The day had dawned clear, thus far, but ominous dark clouds, in the West, were fast approaching and the island had little in the way of shelter. Palm trees, bent double by previous storms, were of little use should the tempest return. We needed to leave this place; find a safe harbour. Our situation was desperate, but even the wariest of us could not fail to be amused, when the Crab king ventured across the beach and, in a squeaky but eminently polite voice offered to help us refloat the ship.
This would normally have been a hopeless task, but I had become used to accomplishing seemingly impossible things and called for the others to assist. The vessel lay, on its side, in the surf. Waves foamed over the barnacled hull, washing mussels and cockles and sending them scurrying for cover under a large, brightly striped umbrella. Young dolphins had appeared, with their chalk and slates and were now sketching the whole sorry spectacle, under the watchful eye of the Walrus, who sat, leering, on his rocky dais.
The crabs marched, purposefully, down the shoreline, their claws "click, clicking" on the silver sand. Tumbling into the turquoise waters, they scrambled under the immersed port-side and clambered, one on top of the other, to form a wedge shape. Together they pushed and pushed as the Knave and I pulled and pulled, but we needed more strength.
I shouted out to the playing cards, who were still drifting, listlessly, back and forth on the tide. One by one, they floated to the shore and shook themselves. Some of the soggier ones ran about until they were drier and their cardboard was strong once more. Then, working as a pack, they heaved and heaved and, just as we were almost collapsing with the effort, there was a huge "SLUUURRRPPPP" and the ship was righted !
Tweedledum and Tweedledee triumphantly carried the only straight palm tree, proudly, across the sand-bank .... we had our main mast ! Working swiftly, eyeing the ever approaching clouds, the Dormouse secured the 'mast' and tightened the bolts with the handy torque-wrench, that he always carried in his hip pocket. Thank goodness for the Dormouse and his capacious, hip pocket.
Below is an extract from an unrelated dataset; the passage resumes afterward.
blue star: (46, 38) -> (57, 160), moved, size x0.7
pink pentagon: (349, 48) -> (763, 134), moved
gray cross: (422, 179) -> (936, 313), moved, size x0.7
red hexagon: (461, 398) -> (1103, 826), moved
Fat raindrops began to fall and splatter onto the deck as we loaded the Cheshire Cat and our meagre rations. Then we hoisted the spinnaker. We must outrun this storm. The Knave had now been demoted to First officer and so he set to work, checking that the barrels were lashed and the sheets were secure in their cleats. In my new capacity as Captain, I took the wheel and, with a final salute to the crabs, I turned the ship into the wind. The sails filled and the ship sprung to life, scudding swiftly away from the island, as storm petrels flew high across the fast disappearing sun. And all the while, the unseen maelstrom dragged us ever nearer to its depths and the rabbit hole yawned down at us, from its unattainable height, high in the sky. I could never reach it. Would I ever see Dinah again ? ______________________________________________________________________________________
The above nonsense is my entry for this week's Word Game. As you can see, I adore "Alice in Wonderland"!!!Although, I doubt Lewis Carroll would ever forgive me.
You can find the rules and more sensible examples of the game if you visit Matt's blog on http://miblodelcarpio.blog.co.uk
This week the words that must be included in the story are;
LEERING, DAIS, IMBUES, WARIEST, RATIONS, DEMOTED, TORQUE, AMUSED, SOGGIER, POLITE.